At age 75, Abram, later known as Abraham (Genesis 17:5), had left everything he had known (i.e. his country and his father’s house, Genesis 12:1) and by faith followed God to a land God promised him (Genesis 12:2-3). God told him He would make of him a great nation; yet, at this point in his life, Abram did not have even a single child. For years Abram follows God, but still has no children. One can hear the pain in Abram’s voice over being childless when he replies to God, “Lord God, what will You give me, seeing I go childless, and the heir of my house is Eliezer of Damascus?” (Genesis 15:2). Speaking to God, again he adds, “Look, You have given me no offspring; indeed one born in my house is my heir!” (Genesis 15:3). It pained Abram and his wife deeply that they had no children.
As He hears Abram expressing his pain to Him, God reassures Abram of the promise which He will fulfill: “And behold, the word of the Lord came to him, saying, ‘This one shall not be your heir, but one who will come from your own body shall be your heir.’ Then He brought him outside and said, ‘Look now toward heaven, and count the stars if you are able to number them.’ And He said to him, ‘So shall your descendants be’ ” (Genesis 15:4-5). To his great credit, Abram once again responds in faith: “And he believed in the Lord, and He accounted it to him for righteousness” (Genesis 15:6).
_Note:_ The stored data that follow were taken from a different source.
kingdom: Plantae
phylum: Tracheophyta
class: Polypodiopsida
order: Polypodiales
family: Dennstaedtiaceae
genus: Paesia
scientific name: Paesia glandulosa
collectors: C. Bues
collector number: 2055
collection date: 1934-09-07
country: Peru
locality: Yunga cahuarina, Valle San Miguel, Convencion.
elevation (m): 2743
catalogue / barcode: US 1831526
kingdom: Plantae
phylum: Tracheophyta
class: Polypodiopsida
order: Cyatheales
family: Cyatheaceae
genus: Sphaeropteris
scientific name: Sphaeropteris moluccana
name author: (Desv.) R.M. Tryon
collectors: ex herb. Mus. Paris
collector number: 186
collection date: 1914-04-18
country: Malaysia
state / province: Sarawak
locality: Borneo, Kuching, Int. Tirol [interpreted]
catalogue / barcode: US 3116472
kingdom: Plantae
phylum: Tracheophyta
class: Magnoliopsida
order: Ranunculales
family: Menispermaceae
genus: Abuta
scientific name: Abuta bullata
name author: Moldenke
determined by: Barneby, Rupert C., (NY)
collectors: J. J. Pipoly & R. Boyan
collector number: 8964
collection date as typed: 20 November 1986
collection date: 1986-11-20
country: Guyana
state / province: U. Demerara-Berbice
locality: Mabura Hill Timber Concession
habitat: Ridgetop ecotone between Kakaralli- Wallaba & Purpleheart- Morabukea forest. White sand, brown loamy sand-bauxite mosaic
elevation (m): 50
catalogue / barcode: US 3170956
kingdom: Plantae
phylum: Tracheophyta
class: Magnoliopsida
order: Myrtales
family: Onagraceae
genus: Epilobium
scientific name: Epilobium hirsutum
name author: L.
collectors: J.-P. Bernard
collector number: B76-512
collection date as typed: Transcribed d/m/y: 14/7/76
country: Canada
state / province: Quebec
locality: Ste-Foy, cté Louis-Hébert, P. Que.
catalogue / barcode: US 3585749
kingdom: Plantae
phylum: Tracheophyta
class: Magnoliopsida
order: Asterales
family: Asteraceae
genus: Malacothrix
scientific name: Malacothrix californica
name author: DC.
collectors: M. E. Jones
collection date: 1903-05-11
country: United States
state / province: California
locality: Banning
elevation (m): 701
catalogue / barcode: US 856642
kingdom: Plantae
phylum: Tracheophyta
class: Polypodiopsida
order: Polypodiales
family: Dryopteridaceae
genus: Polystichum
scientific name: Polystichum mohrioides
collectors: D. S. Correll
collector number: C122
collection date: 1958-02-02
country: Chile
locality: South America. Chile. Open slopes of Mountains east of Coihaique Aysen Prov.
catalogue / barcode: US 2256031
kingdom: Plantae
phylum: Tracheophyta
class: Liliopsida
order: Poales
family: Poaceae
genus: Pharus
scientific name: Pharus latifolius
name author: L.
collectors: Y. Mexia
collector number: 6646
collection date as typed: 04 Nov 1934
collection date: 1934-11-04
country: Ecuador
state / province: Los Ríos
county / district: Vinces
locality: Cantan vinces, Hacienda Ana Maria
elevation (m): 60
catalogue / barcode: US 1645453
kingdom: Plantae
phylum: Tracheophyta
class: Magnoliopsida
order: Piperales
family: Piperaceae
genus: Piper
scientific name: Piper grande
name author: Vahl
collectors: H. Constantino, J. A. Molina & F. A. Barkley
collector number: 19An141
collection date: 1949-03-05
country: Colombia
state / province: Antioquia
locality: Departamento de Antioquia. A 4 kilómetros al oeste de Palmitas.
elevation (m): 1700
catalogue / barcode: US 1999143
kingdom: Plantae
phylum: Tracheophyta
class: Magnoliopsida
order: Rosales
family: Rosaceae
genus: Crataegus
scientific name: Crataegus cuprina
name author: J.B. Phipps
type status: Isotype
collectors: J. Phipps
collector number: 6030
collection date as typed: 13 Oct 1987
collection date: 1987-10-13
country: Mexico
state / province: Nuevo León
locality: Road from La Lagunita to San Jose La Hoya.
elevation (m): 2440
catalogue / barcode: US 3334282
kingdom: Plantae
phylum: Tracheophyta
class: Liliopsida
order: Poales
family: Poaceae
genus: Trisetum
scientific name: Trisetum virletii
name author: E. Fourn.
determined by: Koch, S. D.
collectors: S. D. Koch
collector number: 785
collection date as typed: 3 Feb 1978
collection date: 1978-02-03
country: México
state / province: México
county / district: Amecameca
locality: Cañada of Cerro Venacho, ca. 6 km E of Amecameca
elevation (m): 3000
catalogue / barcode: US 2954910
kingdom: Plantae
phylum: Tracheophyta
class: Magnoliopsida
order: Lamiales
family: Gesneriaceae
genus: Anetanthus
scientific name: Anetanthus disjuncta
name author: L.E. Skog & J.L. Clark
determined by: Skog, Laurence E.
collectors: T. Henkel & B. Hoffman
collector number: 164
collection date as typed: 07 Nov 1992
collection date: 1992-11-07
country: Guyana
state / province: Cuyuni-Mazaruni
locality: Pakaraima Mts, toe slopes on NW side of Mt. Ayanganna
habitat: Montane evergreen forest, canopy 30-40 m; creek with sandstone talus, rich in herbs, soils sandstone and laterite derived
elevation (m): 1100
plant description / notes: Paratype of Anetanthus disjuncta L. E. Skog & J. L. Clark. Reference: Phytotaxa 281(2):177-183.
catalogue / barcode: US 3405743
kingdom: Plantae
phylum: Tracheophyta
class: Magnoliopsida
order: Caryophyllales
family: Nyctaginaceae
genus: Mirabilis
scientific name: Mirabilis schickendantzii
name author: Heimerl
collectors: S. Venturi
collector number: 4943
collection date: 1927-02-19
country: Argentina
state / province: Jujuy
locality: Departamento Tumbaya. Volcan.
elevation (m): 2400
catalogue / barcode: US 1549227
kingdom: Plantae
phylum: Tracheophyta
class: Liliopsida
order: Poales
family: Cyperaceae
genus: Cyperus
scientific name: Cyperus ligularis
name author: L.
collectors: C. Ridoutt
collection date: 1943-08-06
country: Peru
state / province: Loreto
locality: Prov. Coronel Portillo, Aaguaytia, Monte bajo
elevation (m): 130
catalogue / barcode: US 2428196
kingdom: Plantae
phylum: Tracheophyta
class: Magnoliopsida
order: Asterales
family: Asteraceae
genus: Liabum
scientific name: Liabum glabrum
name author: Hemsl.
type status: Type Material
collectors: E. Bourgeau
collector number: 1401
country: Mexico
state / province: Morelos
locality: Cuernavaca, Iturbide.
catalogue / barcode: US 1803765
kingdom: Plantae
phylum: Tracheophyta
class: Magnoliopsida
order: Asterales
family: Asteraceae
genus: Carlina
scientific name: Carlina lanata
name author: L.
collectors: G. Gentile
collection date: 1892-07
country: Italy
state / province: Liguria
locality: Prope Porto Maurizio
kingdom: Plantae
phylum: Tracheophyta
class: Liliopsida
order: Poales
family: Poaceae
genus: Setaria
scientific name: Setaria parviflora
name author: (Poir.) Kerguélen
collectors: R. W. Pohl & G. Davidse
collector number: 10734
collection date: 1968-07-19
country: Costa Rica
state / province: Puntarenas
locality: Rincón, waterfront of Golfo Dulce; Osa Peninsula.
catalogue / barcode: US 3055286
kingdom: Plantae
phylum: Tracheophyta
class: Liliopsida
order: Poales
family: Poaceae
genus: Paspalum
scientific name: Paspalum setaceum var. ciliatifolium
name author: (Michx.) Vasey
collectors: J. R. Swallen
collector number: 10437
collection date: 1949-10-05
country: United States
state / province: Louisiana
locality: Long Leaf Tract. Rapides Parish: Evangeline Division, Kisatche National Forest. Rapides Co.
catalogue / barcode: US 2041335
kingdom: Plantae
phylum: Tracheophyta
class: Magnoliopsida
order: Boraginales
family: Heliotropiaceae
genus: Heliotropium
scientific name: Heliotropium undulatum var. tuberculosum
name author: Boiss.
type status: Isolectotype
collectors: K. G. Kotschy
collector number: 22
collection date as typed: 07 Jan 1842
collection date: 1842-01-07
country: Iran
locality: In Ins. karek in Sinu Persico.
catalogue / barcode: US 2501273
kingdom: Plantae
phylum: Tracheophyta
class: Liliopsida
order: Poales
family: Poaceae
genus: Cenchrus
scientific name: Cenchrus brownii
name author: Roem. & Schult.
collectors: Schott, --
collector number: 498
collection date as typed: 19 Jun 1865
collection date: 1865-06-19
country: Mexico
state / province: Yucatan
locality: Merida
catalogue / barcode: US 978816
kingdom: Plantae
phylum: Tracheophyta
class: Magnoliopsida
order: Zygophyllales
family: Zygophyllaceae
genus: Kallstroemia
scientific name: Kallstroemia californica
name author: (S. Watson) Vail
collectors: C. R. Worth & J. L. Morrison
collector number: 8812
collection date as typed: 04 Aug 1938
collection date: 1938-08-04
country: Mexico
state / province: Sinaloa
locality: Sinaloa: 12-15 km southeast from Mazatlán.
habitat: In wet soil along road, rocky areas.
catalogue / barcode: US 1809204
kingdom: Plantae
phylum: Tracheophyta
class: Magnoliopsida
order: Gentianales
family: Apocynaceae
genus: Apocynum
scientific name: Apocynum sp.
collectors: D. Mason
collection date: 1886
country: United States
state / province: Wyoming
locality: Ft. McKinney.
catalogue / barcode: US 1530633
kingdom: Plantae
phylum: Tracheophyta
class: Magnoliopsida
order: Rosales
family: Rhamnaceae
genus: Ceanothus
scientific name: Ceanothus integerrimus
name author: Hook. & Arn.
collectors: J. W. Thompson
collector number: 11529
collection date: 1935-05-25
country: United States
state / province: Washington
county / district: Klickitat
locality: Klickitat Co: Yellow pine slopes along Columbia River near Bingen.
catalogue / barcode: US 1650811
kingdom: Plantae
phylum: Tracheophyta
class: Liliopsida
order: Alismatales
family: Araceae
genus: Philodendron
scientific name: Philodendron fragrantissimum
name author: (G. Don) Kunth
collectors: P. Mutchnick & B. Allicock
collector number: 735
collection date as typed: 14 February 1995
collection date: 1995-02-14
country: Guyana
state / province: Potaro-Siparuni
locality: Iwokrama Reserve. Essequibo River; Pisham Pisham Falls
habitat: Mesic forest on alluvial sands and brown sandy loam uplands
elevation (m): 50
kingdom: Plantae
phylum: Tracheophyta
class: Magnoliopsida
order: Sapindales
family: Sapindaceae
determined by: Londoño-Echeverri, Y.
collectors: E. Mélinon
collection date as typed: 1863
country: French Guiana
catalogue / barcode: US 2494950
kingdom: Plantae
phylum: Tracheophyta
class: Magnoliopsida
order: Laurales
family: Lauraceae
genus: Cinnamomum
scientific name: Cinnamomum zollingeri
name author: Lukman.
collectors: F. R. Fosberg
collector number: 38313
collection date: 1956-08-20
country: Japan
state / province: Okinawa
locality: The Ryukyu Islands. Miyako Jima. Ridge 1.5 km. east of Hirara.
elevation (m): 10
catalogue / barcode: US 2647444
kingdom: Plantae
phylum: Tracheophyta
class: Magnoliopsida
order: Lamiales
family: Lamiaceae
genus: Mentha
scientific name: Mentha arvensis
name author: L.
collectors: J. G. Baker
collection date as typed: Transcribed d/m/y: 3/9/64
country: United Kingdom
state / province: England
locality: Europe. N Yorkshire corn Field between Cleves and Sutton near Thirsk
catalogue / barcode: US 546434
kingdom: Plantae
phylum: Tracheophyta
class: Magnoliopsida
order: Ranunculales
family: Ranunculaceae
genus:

However, as time goes by, Abram and Sarai continue to struggle with waiting for God to fulfill His promise to them for a child. Roughly 10 years after leaving his homeland, as she loses patience in waiting for the Lord, Sarai decides that, perhaps, God needs some help. As the opening verses above indicate, she encourages Abram to go into her handmaiden Hagar and bear her children through Hagar. Instead of waiting patiently on God, Abram heeds the voice Sarai (Genesis 16:1-2).
Immediately, their impatient plan to try to assist God creates all kinds of problems. Sarai and Hagar begin having problems with one another and Sarai banishes her from the house (Genesis 15:4-6). After Hagar initially leaves this home, the Angel of the Lord intervenes and Hagar returns (Genesis 15:7-13). At age 86, Abram becomes a father to a child, Ishmael, born to him apart from God’s plan for him and his wife Sarai (Genesis 15:15-16). Later, conflict would cause Ishmael and Hagar to ultimately have to leave Abram’s home (Genesis 21:9-14). A lot of innocent people, such as Hagar and Ishmael, got hurt because of the impatience of Abram and Sarai to wait on God.
Waiting on God to answer our prayers can be a great struggle, especially in a day and age where so many expect instant gratification. However, for true spiritual growth and maturity to occur we must develop patience. James writes, “My brethren, count it all joy when you fall into various trials, knowing that the testing of your faith produces patience. But let patience have its perfect work, that you may be perfect and complete, lacking nothing” (James 1:2-4). We have to let patience have its perfect work by learning to wait on God. Today, as my faith is tested, I will wait patiently on God!
“But those who wait on the Lord Shall renew their strength; they shall mount up with wings like eagles, they shall run and not be weary, they shall walk and not faint” (Isaiah 40:31).